[SUPPLIED RECORDS — start]
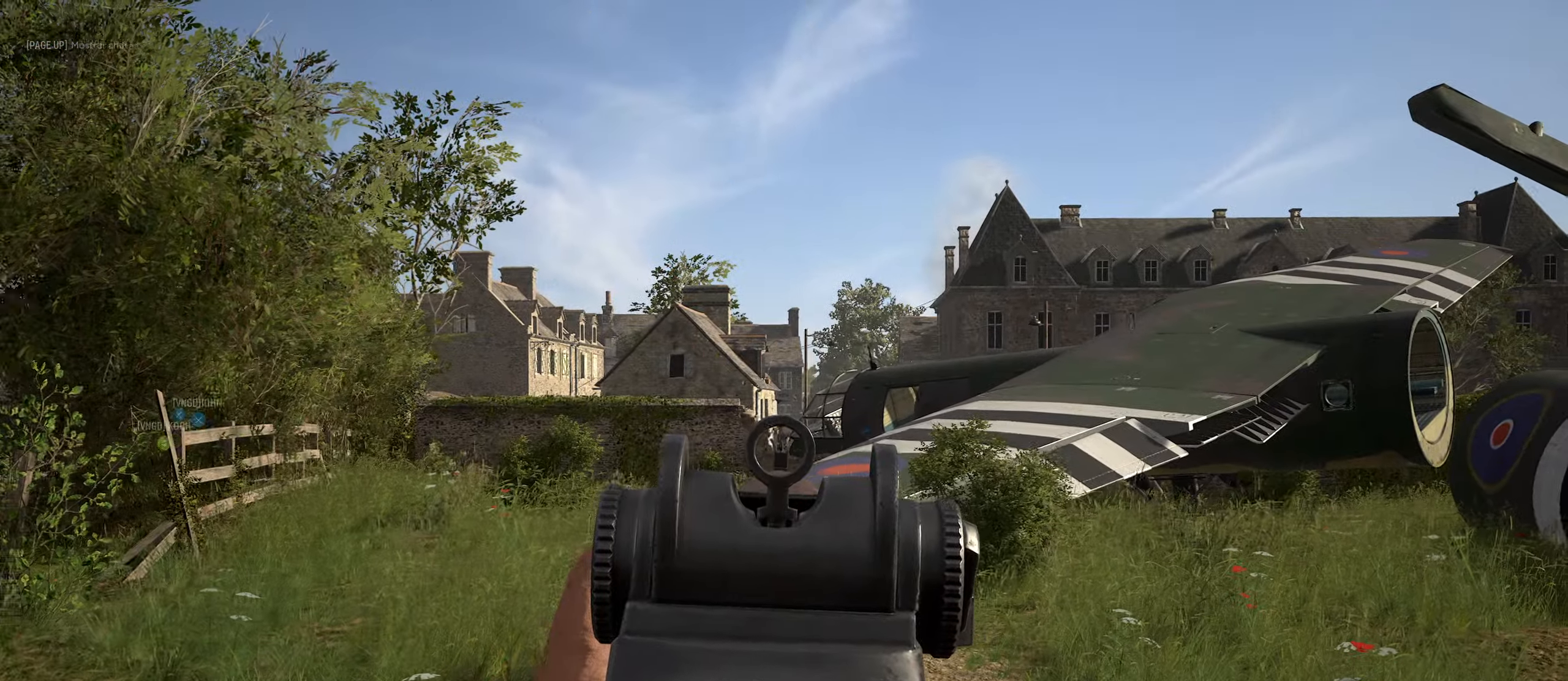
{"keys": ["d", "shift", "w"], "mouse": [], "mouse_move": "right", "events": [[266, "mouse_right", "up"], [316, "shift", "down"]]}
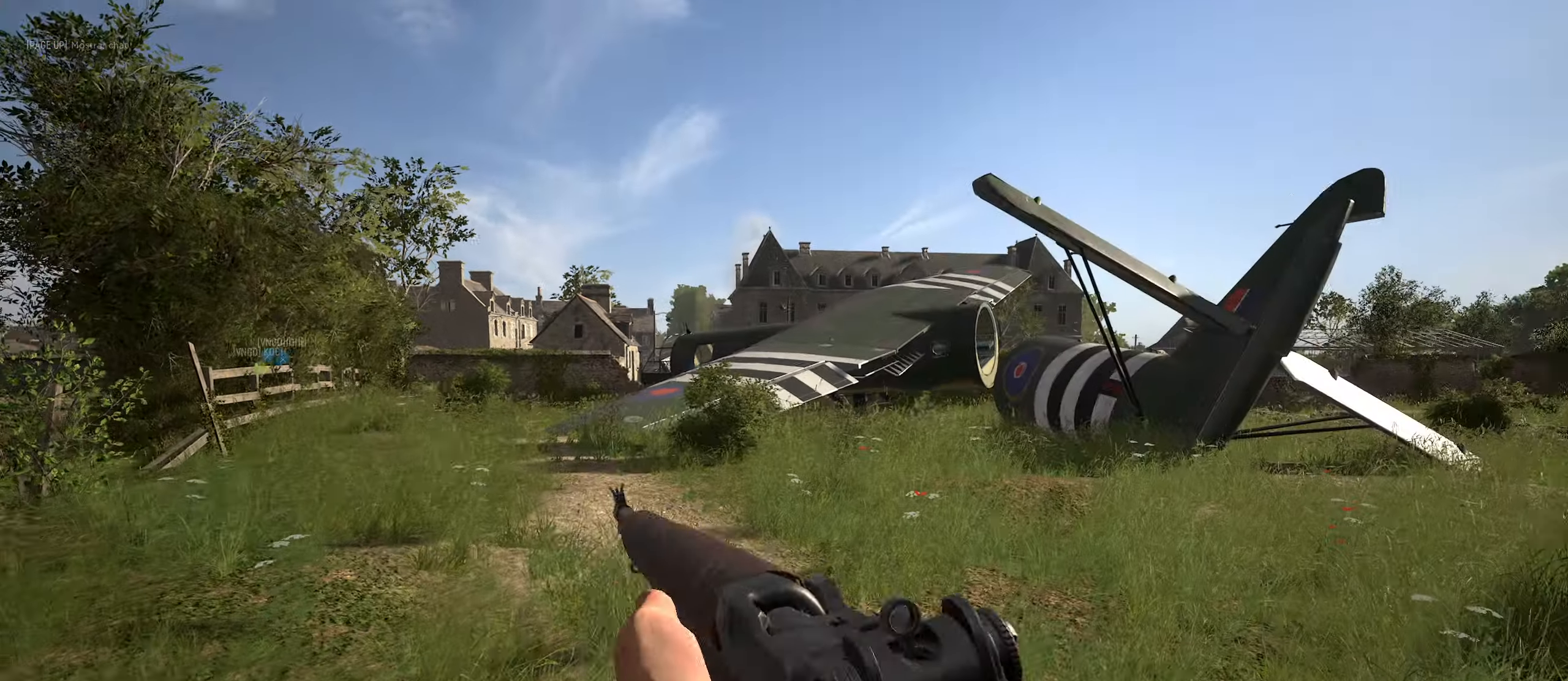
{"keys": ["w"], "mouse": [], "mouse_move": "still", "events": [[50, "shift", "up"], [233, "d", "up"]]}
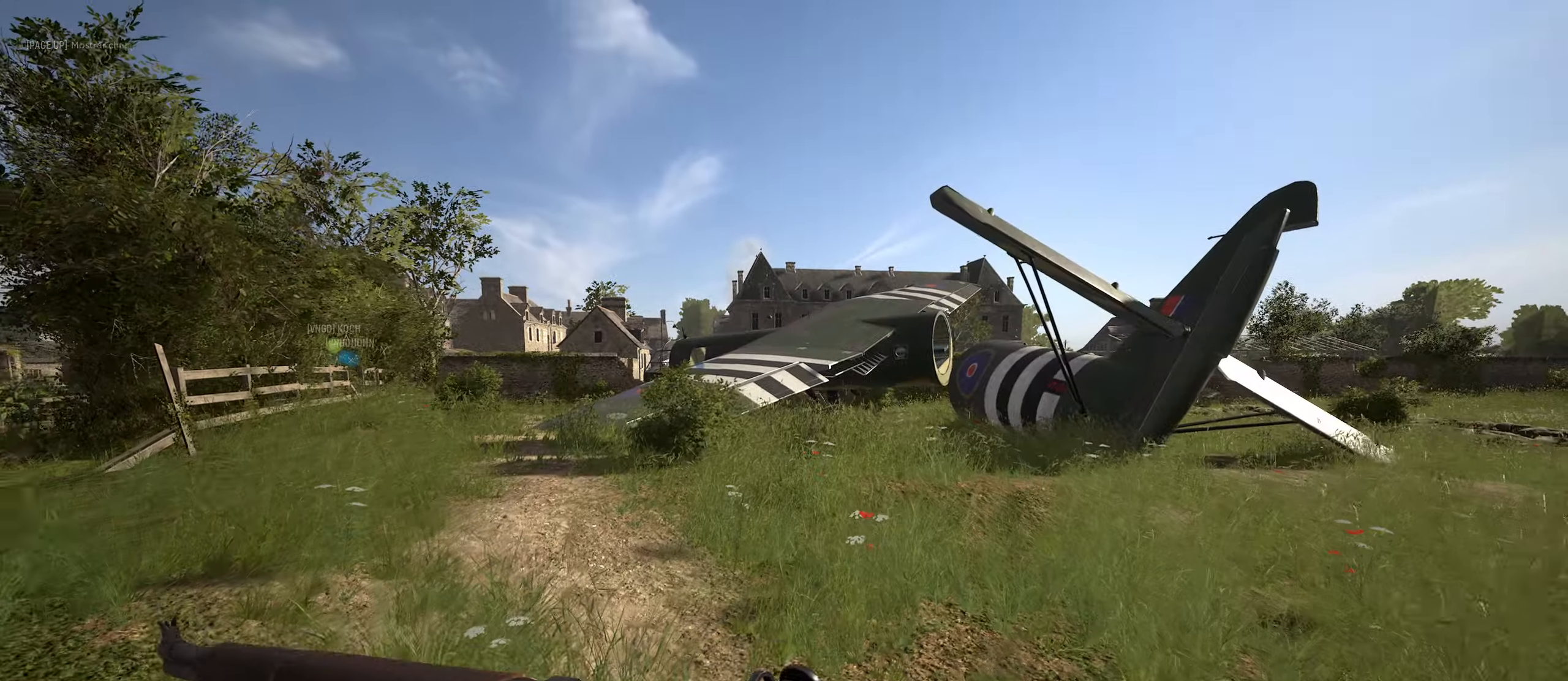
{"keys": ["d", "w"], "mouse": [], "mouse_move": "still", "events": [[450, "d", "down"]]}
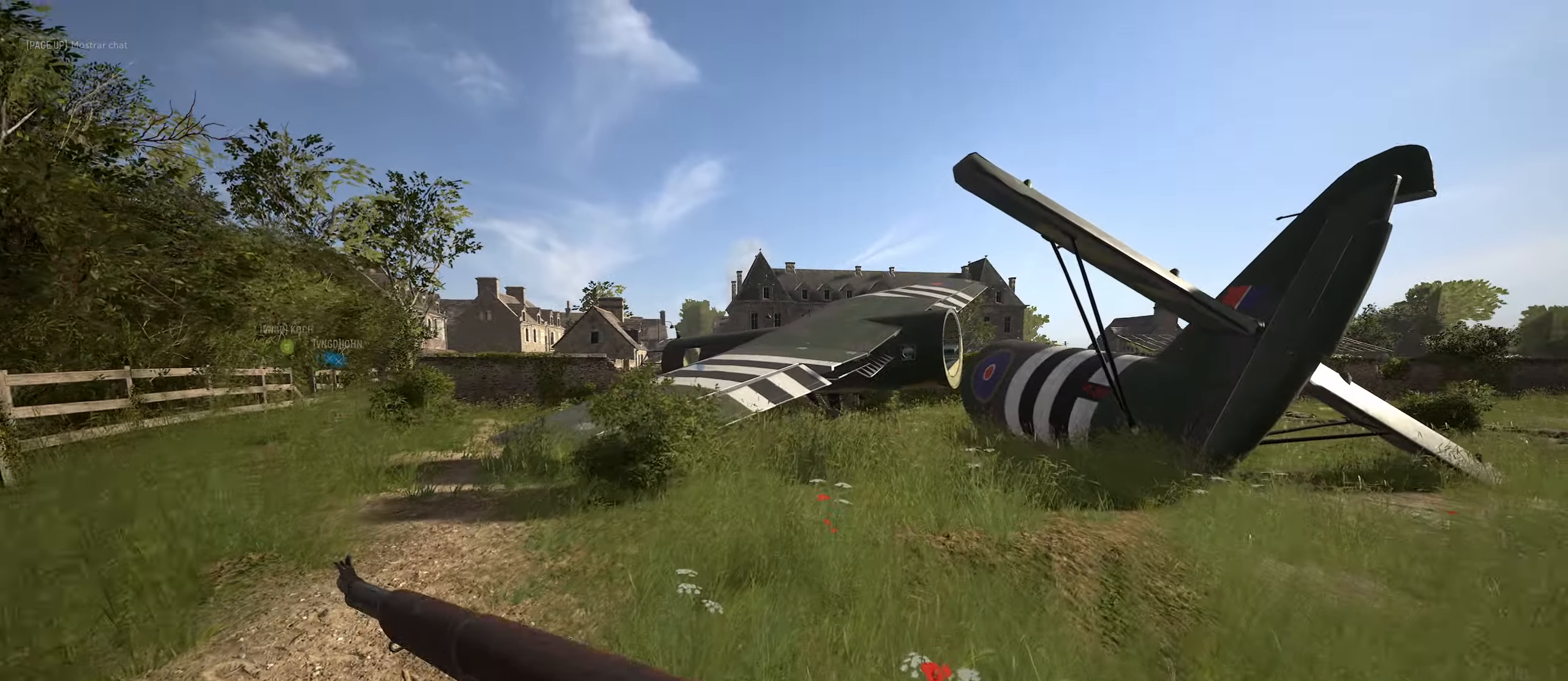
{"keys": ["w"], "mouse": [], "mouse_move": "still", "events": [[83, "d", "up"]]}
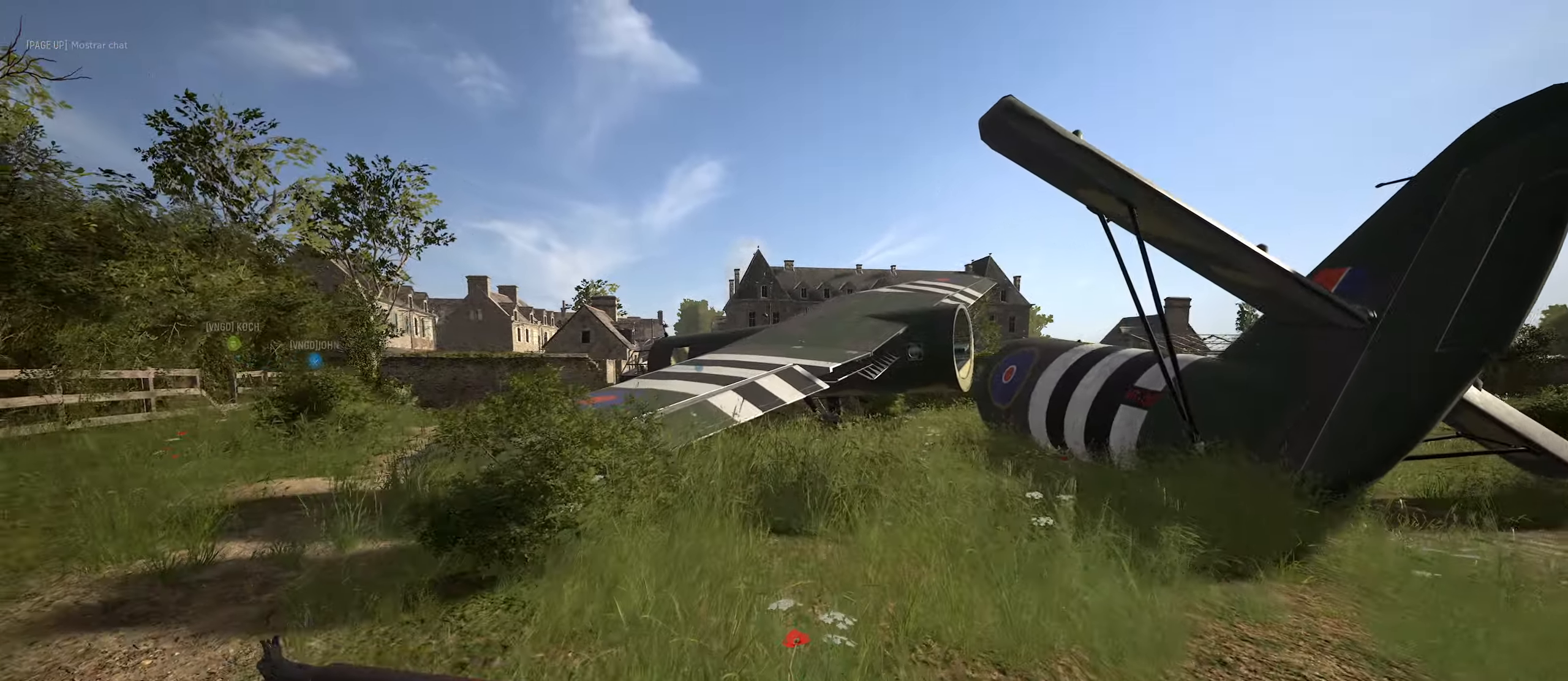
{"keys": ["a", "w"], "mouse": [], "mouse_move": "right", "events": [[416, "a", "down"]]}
[SUPPLIED RECORDS — finish]
> _YOUR ASSIGNMENT_
Make an exact copy of every entry above, minus the images.

> _OUTPUT_
{"keys": ["d", "shift", "w"], "mouse": [], "mouse_move": "right", "events": [[266, "mouse_right", "up"], [316, "shift", "down"]]}
{"keys": ["w"], "mouse": [], "mouse_move": "still", "events": [[50, "shift", "up"], [233, "d", "up"]]}
{"keys": ["d", "w"], "mouse": [], "mouse_move": "still", "events": [[450, "d", "down"]]}
{"keys": ["w"], "mouse": [], "mouse_move": "still", "events": [[83, "d", "up"]]}
{"keys": ["a", "w"], "mouse": [], "mouse_move": "right", "events": [[416, "a", "down"]]}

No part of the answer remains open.